Work required: Only reproduce the lines from the line containing "root of tail: (205, 485)" onward, exactly, through the final line of the data below.

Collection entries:
========

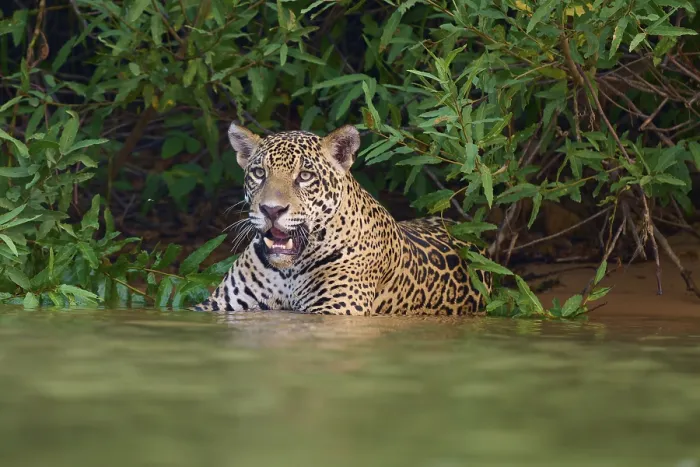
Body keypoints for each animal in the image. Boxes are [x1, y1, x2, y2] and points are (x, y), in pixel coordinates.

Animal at [192, 123, 492, 316]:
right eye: (258, 173)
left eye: (305, 176)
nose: (271, 210)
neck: (288, 271)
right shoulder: (215, 306)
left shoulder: (337, 309)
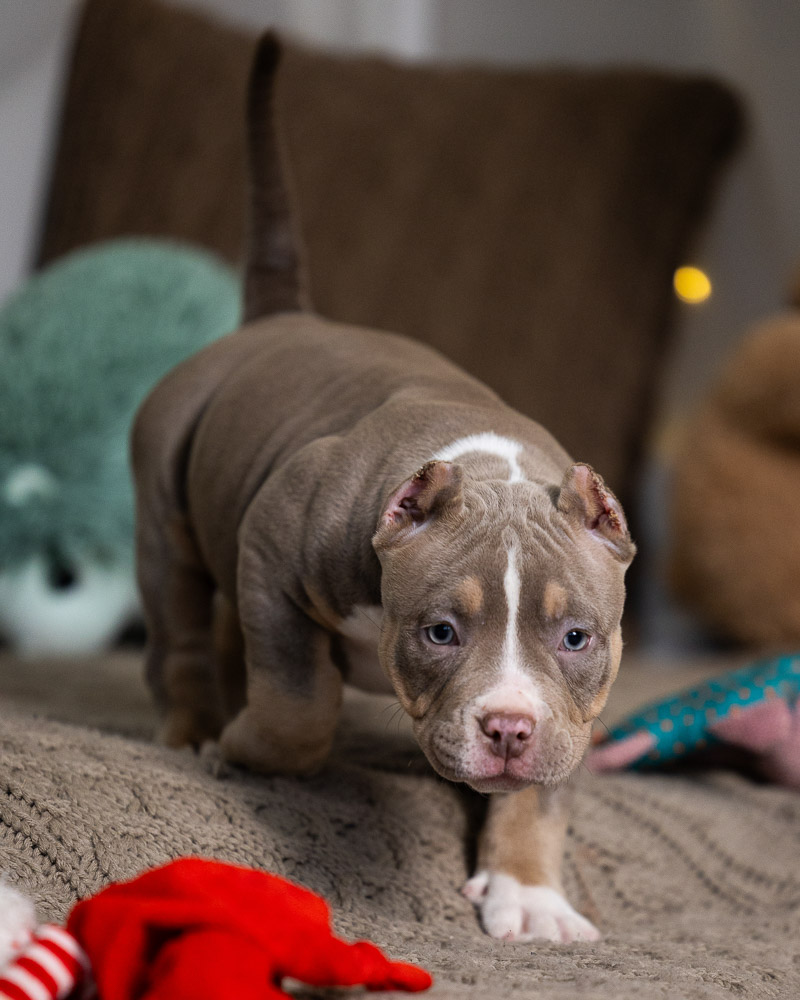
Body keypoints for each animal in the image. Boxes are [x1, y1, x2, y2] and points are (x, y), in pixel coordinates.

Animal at [132, 34, 635, 944]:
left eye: (577, 637)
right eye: (440, 632)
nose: (509, 728)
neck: (490, 466)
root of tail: (279, 320)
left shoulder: (583, 698)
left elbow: (545, 790)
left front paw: (530, 891)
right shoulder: (275, 546)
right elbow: (299, 704)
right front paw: (248, 742)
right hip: (165, 514)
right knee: (180, 628)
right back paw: (195, 725)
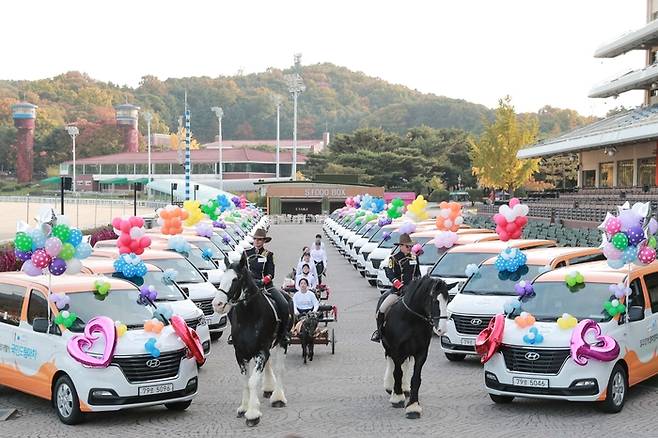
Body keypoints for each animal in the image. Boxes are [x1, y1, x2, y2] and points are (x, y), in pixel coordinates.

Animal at [213, 252, 292, 426]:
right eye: (222, 277)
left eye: (235, 279)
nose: (217, 304)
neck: (250, 318)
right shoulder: (240, 354)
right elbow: (245, 381)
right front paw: (244, 408)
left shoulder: (261, 352)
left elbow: (252, 381)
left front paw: (253, 414)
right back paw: (269, 389)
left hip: (282, 342)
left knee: (279, 368)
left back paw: (278, 397)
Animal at [376, 276, 454, 420]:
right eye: (435, 301)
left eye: (448, 301)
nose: (442, 330)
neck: (411, 319)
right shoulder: (397, 350)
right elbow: (397, 373)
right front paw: (397, 397)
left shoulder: (421, 353)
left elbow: (416, 378)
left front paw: (413, 407)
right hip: (388, 346)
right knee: (391, 362)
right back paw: (391, 387)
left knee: (405, 364)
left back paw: (405, 388)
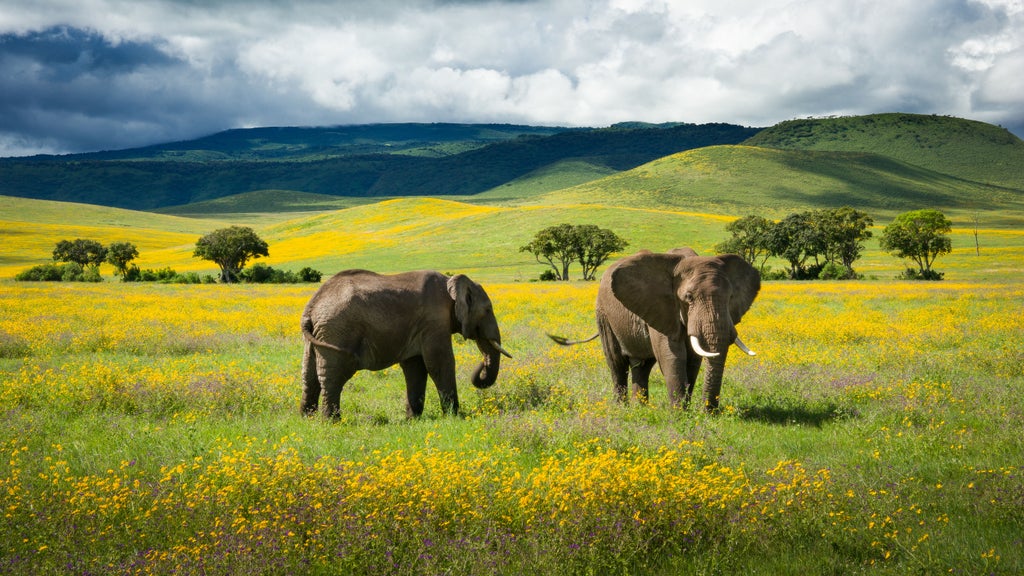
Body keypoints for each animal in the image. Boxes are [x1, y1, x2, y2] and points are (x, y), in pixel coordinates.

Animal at [301, 268, 512, 416]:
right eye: (488, 310)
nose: (480, 366)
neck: (450, 283)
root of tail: (312, 305)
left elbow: (415, 367)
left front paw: (413, 419)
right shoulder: (434, 321)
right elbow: (439, 362)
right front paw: (455, 417)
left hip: (320, 334)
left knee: (309, 374)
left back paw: (307, 418)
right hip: (337, 331)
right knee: (333, 375)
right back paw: (332, 421)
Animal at [552, 247, 761, 407]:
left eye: (731, 297)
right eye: (688, 298)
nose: (708, 412)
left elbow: (693, 360)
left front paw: (687, 411)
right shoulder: (661, 305)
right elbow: (672, 355)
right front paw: (680, 415)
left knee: (642, 365)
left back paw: (640, 408)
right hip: (603, 314)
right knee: (616, 362)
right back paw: (622, 408)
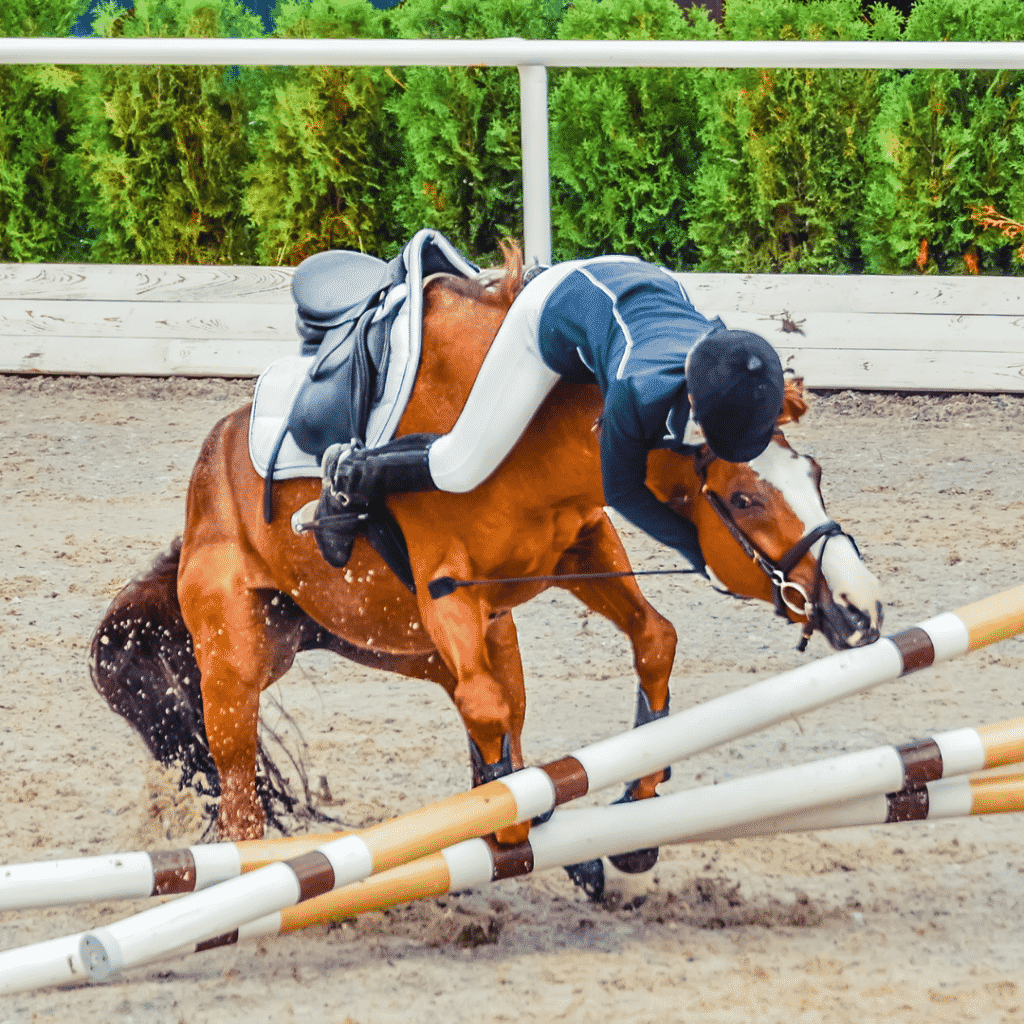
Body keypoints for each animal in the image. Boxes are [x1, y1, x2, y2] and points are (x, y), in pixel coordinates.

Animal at [92, 241, 884, 856]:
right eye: (746, 498)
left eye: (814, 474)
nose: (862, 609)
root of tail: (205, 485)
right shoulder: (447, 589)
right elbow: (489, 708)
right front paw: (521, 829)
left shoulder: (577, 546)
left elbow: (651, 640)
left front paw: (639, 800)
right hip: (237, 670)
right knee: (240, 796)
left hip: (401, 641)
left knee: (496, 713)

========

Reply:
root of tail: (205, 485)
right shoulder: (447, 589)
right elbow: (489, 708)
right front paw: (521, 829)
left shoulder: (577, 546)
left elbow: (651, 640)
left front paw: (639, 800)
right hip: (237, 670)
right knee: (240, 796)
left hip: (401, 641)
left knee: (496, 713)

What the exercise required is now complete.